- [ABOUT THIS TASK] Pictures should not appear in the copy; the records themselves must be written out exactly.

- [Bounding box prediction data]
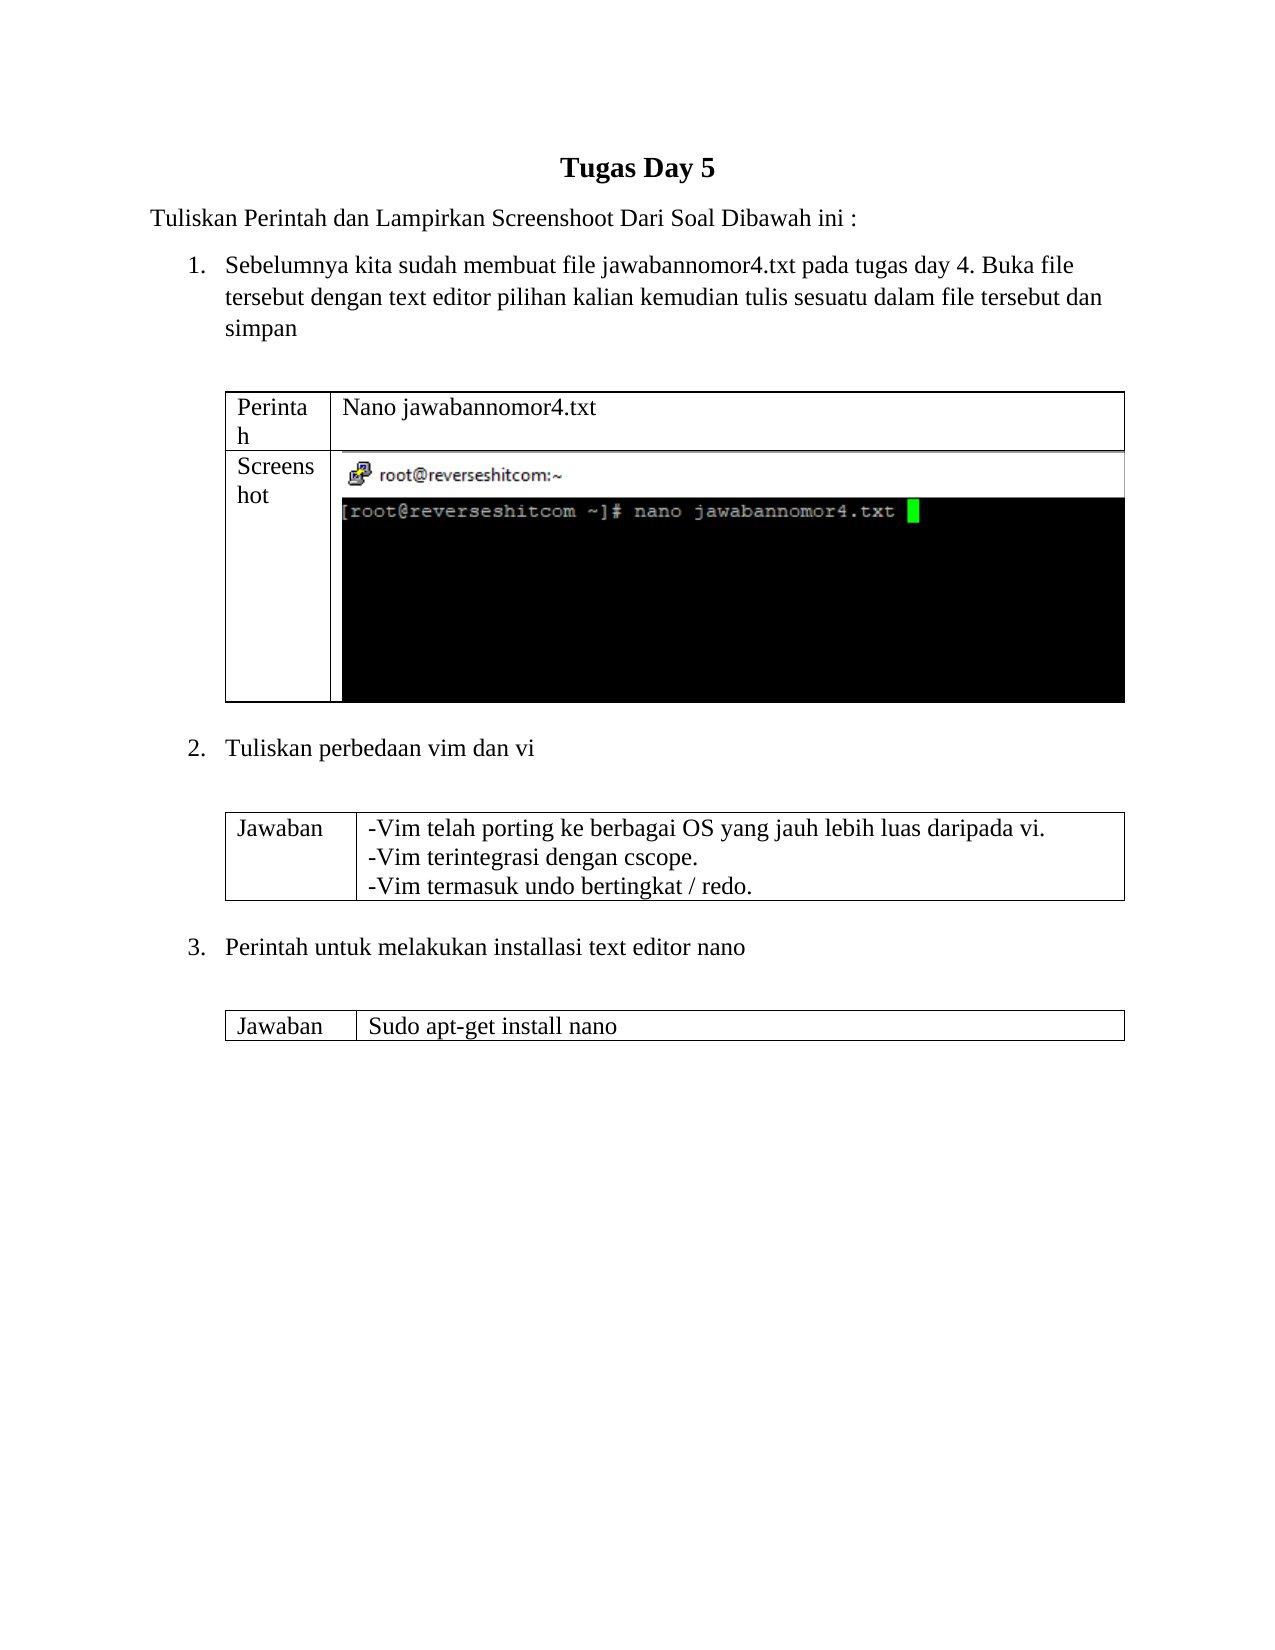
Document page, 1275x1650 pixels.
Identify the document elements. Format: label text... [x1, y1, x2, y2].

table_cell [331, 451, 342, 701]
list Tuliskan perbedaan vim dan vi [187, 733, 1125, 762]
text Tuliskan Perintah dan Lampirkan Screenshoot Dari Soal Dibawah ini : [150, 203, 1125, 232]
table_header Jawaban [226, 813, 356, 899]
table_header Nano jawabannomor4.txt [331, 393, 1124, 450]
table_header -Vim telah porting ke berbagai OS yang jauh lebih luas daripada vi. -Vim terintegrasi dengan cscope. -Vim termasuk undo bertingkat / redo. [357, 813, 1124, 899]
text Tugas Day 5 [150, 150, 1125, 183]
list Sebelumnya kita sudah membuat file jawabannomor4.txt pada tugas day 4. Buka file tersebut dengan text editor pilihan kalian kemudian tulis sesuatu dalam file tersebut dan simpan [187, 251, 1125, 341]
table_header Perintah [226, 393, 330, 450]
table_header Sudo apt-get install nano [357, 1011, 1124, 1040]
list Perintah untuk melakukan installasi text editor nano [187, 932, 1125, 960]
table_header Jawaban [226, 1011, 356, 1040]
picture [342, 451, 1125, 702]
table_cell Screenshot [226, 451, 330, 701]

- [RESULT]
Document page, 1275x1650 pixels.
Identify the document elements. Format: label text... [x1, y1, x2, y2].

table_cell [331, 451, 342, 701]
list Tuliskan perbedaan vim dan vi [187, 733, 1125, 762]
text Tuliskan Perintah dan Lampirkan Screenshoot Dari Soal Dibawah ini : [150, 203, 1125, 232]
table_header Jawaban [226, 813, 356, 899]
table_header Nano jawabannomor4.txt [331, 393, 1124, 450]
table_header -Vim telah porting ke berbagai OS yang jauh lebih luas daripada vi. -Vim terintegrasi dengan cscope. -Vim termasuk undo bertingkat / redo. [357, 813, 1124, 899]
text Tugas Day 5 [150, 150, 1125, 183]
list Sebelumnya kita sudah membuat file jawabannomor4.txt pada tugas day 4. Buka file tersebut dengan text editor pilihan kalian kemudian tulis sesuatu dalam file tersebut dan simpan [187, 251, 1125, 341]
table_header Perintah [226, 393, 330, 450]
table_header Sudo apt-get install nano [357, 1011, 1124, 1040]
list Perintah untuk melakukan installasi text editor nano [187, 932, 1125, 960]
table_header Jawaban [226, 1011, 356, 1040]
picture [342, 451, 1125, 702]
table_cell Screenshot [226, 451, 330, 701]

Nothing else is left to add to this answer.